To your knowledge, are all the images listed in the database?
The list of which magazines were used are complete, but not every magazine is available, for whatever reason. No doubt they are chock full of aliens, astronauts sat around smoking on set etc etc.
The missing ones tend to relate to orbital science or specific experiments, such as the Hycon images Awe130 was banging on about from Apollo 14, or the 35mm photos taken by Apollo 15 of stellar targets.
Isolated examples of these images do appear in scientific and technical reports, so they were processed, but they haven't been scanned by anyone for the modern age.
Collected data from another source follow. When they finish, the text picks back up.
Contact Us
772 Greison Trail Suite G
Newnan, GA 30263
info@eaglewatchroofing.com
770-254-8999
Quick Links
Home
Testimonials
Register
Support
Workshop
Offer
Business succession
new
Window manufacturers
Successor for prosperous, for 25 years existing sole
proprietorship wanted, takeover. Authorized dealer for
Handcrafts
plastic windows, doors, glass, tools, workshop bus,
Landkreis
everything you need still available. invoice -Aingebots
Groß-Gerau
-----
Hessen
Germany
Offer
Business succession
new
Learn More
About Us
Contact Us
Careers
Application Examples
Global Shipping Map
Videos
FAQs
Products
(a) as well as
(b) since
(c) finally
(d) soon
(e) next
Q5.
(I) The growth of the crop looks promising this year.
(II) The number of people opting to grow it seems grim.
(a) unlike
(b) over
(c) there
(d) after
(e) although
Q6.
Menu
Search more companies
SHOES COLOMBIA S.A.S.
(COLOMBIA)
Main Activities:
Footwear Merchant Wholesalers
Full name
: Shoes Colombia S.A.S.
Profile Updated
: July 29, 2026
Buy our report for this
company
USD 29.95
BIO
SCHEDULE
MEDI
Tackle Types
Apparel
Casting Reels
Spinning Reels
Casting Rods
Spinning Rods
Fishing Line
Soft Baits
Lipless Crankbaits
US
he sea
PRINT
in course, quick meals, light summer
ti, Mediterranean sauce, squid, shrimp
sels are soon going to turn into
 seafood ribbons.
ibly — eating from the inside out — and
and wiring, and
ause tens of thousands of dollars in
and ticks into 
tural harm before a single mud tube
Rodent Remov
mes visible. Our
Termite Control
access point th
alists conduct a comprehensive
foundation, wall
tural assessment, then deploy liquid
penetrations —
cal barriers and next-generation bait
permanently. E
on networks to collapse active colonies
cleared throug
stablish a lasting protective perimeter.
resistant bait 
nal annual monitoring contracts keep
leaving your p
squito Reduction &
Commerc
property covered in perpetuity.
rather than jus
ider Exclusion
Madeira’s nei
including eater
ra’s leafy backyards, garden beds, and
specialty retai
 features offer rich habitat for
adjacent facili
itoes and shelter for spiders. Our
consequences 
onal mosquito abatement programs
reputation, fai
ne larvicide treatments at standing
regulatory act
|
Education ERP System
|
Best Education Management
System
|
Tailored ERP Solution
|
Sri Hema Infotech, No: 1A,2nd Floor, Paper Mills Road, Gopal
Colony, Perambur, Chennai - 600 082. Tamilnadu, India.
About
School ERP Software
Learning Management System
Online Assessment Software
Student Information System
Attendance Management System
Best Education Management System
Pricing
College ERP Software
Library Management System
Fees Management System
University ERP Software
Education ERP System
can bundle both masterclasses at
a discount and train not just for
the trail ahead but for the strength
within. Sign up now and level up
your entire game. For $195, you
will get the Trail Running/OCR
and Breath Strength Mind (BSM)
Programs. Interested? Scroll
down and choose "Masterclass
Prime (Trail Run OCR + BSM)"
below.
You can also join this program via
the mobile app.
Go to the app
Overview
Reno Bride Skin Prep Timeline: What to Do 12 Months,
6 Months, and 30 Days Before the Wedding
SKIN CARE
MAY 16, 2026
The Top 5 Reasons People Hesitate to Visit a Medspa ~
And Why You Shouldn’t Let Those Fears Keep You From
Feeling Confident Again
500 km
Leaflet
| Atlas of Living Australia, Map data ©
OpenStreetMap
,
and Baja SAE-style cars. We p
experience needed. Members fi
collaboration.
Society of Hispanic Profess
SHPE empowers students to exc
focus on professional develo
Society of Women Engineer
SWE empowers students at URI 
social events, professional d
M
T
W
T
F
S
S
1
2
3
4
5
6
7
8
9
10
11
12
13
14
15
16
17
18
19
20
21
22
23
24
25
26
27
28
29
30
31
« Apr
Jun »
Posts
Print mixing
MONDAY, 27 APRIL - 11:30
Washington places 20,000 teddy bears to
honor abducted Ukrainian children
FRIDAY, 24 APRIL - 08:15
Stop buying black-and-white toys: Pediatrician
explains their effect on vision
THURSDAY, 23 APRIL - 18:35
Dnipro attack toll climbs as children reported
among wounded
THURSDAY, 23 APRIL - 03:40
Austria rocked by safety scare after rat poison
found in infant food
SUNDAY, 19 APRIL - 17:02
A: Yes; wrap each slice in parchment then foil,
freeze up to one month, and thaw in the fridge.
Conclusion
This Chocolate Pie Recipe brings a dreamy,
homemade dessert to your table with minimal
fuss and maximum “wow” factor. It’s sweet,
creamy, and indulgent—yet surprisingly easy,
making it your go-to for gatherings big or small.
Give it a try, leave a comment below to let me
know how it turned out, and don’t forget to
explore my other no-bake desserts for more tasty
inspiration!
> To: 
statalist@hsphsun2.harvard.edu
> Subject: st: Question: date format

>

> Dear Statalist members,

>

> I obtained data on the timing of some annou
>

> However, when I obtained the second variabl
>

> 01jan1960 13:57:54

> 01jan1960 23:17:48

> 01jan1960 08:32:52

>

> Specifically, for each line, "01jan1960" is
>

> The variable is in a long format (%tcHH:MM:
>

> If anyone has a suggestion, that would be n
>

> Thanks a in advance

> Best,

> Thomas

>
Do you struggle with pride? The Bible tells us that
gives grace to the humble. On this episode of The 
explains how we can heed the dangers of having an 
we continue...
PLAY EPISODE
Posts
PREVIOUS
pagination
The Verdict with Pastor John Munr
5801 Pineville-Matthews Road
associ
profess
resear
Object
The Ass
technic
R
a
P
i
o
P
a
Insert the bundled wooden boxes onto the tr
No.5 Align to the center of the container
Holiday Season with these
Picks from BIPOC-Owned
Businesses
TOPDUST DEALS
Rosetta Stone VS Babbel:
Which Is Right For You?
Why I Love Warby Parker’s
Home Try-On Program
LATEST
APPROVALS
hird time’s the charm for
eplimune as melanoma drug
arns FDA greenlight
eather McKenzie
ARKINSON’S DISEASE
Your mystery image from Apollo 16 is listed in the Apollo Image Atlas as 'Gray Scale', so it's likely that that one, and others like it, were taken for calibration purposes to help with analysing other images on the magazine.
I've heard Marcus Allen claim that 32000 images were taken on the moon (and he specifically uses the word 'on'), but this is way over the actual total of all images taken (the Image Atlas cites 25000 lunar images including Metric and Panoramic camera images). Most of the images are taken in lunar orbit, and a substantial number in LEO and cislunar space. The majority of surface images in Apollo 15-17 were taken during LRV traverses.
Another hefty chunk accounts for photographs of samples and or experiments 'in situ' and 'locator shots' to give a context for samples and experiments. Very few Apollo lunar surface images are what would be described as 'tourist' or 'opportunist' shots that average HB expects, mostly because the film budgets were very carefully worked out in advance.